Senin, 29 Agustus 2016

Rayuan Puisi dan Panggung Referensi


Ada begitu banyak buku yang mengajari kita bagaimana kiat-kiat menulis puisi yang baik. Tetapi setiap penyair selalu punya cara tersendiri. Di masa lalu, penyair mungkin sekadar mengandalkan imajinasinya untuk berpuisi. Melamun dan merenung antara sebentar, menyulut kretek, menyesap kopi, lalu mulai menulis. Dan jadilah sebuah puisi. Namun, ada pula penyair yang mesti melakoni “ritual” khusus sebelum menulis. Penyair itu, mungkin saja, mesti mendatangi tempat-tempat kumuh, ikut merasakan orang-orang kelaparan, barulah bisa mencatatkan pengalaman itu ke dalam bentuk puisi.
Semua cara itu sah. Tak terkecuali dengan apa yang Triyanto Triwikromo lakoni. Laku berpuisinya bermula dari pergumulan dengan teks-teks yang telah ia baca. Teks itu bisa berupa novel, buku sejarah, atau epos. Dari persinggungan itu, ia mengajukan dialog, tafsir, hingga penceritaan ulang. Enam tahun silam, Triyanto menerbitkan buku berjudul Pertempuran Rahasia: Buku Puisi (2010) yang bertolak dari penafsirannya atas epos Mahabharata dan Ramayana. Lima tahun berselang, ia kembali dengan buku puisi Kematian Kecil Kartosoewirjo (2015). Buku ini menarasikan fragmen hidup sosok Sekarmadji Maridjan Kartosoewirjo dalam pengertian yang berbeda dengan sejarah versi negara.
-- -- --
» Soal Latihan
1. Ketik ulang bagian teks sumber yang dimulai dengan "Senin, 29 Agustus" dan berlanjut sampai "dalam bentuk puisi.".
2. Sebutkan semua jenis teks yang menurut teks sumber dapat menjadi titik tolak Triyanto Triwikromo dalam berpuisi.

» Data yang Tersedia
-- -- --
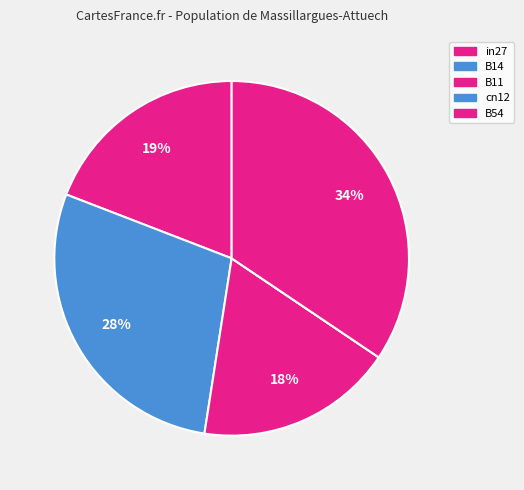

Which has a higher value, in27 or B14?

B14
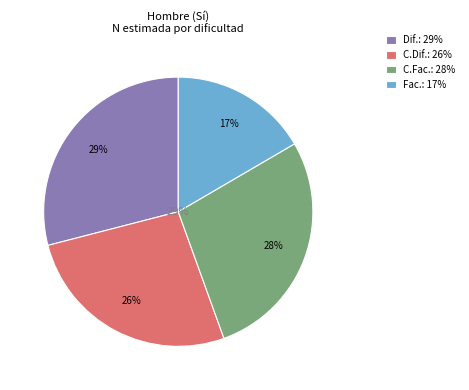

Combined, do Total Sí and Con facilidad account for over 50%?

Yes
-- -- --
» Jawaban Soal
1.
Senin, 29 Agustus 2016

Rayuan Puisi dan Panggung Referensi


Ada begitu banyak buku yang mengajari kita bagaimana kiat-kiat menulis puisi yang baik. Tetapi setiap penyair selalu punya cara tersendiri. Di masa lalu, penyair mungkin sekadar mengandalkan imajinasinya untuk berpuisi. Melamun dan merenung antara sebentar, menyulut kretek, menyesap kopi, lalu mulai menulis. Dan jadilah sebuah puisi. Namun, ada pula penyair yang mesti melakoni “ritual” khusus sebelum menulis. Penyair itu, mungkin saja, mesti mendatangi tempat-tempat kumuh, ikut merasakan orang-orang kelaparan, barulah bisa mencatatkan pengalaman itu ke dalam bentuk puisi.

2. Novel, buku sejarah, dan epos.